In the kitchen I pull out a chair, trying to avoid scraping the legs against the black slate tiles, and sit where I always sit – with my back to the window, to the sea and the promenade. I didn’t even realise until this moment that my seat in the flat has become the worst one since Nancy and Sienna moved in. The first few weeks, when it was Mum and me, I used to love sitting in here, a cup of coffee on the go, the radio on low, watching, through the multiple panes of the kitchen window, the world outside shake off the night, open its eyes, and carefully stretch itself awake.
Mum flicks on the lights under the wall units, casting a quietening glow over the kitchen. Once the lights are on, she moves to shut the kitchen door before returning to the chrome kettle. Beside it she has placed her favourite emerald green mug and my white ‘Jewellers Do It With Links’ mug.

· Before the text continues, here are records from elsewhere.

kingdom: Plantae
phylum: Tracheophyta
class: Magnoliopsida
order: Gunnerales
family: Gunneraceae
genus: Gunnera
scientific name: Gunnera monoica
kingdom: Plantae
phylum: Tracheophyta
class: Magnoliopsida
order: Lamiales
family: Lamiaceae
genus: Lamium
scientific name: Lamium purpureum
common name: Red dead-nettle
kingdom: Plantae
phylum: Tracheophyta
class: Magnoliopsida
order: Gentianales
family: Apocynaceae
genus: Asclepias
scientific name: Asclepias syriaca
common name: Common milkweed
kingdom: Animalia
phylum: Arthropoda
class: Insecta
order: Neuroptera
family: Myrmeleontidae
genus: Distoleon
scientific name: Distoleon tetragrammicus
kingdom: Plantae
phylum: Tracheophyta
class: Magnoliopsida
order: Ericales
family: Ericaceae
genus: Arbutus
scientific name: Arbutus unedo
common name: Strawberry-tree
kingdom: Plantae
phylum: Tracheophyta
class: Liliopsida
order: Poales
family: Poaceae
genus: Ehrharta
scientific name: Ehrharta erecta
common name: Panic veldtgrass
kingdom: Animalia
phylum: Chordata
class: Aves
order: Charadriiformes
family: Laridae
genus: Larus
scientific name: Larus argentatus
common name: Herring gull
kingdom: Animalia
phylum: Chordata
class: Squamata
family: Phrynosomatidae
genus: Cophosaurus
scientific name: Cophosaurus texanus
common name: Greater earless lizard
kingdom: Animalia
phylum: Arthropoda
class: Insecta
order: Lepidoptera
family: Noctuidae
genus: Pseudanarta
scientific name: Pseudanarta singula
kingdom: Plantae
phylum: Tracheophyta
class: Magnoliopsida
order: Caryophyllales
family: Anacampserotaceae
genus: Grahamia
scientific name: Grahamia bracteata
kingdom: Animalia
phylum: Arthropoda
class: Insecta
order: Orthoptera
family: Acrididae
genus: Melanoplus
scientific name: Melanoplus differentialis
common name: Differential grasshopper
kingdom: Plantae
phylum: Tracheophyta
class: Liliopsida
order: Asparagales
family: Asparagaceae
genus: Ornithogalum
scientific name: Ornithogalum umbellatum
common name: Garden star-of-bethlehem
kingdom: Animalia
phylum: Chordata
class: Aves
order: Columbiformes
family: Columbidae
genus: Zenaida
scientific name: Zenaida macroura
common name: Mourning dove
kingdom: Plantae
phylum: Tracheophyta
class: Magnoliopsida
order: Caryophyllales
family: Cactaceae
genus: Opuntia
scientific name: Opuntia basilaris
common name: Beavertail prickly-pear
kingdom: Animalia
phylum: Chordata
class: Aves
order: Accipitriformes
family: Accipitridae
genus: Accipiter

I stare at that mug. I’d had to put it right to the back of the cupboard when she moved in with me – she glared at it with such passionate hatred I feared it’d crack under the weight of her disapproval. Once, when she was out, I’d gone to look for it and found she’d moved it right to the back of one of the lower cupboards where the tinned black beans and peaches lived, in other words, somewhere I wouldn’t be finding it in a hurry. Its resurrection tells me she feels guilty about something.
I close my eyes when I realise that it’s probably because Nancy has been forgiven, welcomed back to the bosom of my mother after what must have been, for Nancy, a scary minute or two out in the cold. If I’m honest, I knew nothing was going to change. I knew in that place in my heart where knowledge comes from that Nancy was going to get away with it. Her type always …
Mum is sitting opposite me when I open my eyes. There are two cups on the table, both have steam rising from them. The taste in my mouth and the heaviness in my eyes, the stiffness of my neck, the tingling in my arm upon which I rest my head, tell me I was asleep for longer than it took Mum to boil the kettle and make tea.
‘You fell asleep,’ she says.
‘How long for?’ I ask.
‘About an hour,’ she replies.
‘An hour? And you sat here watching me for an hour?’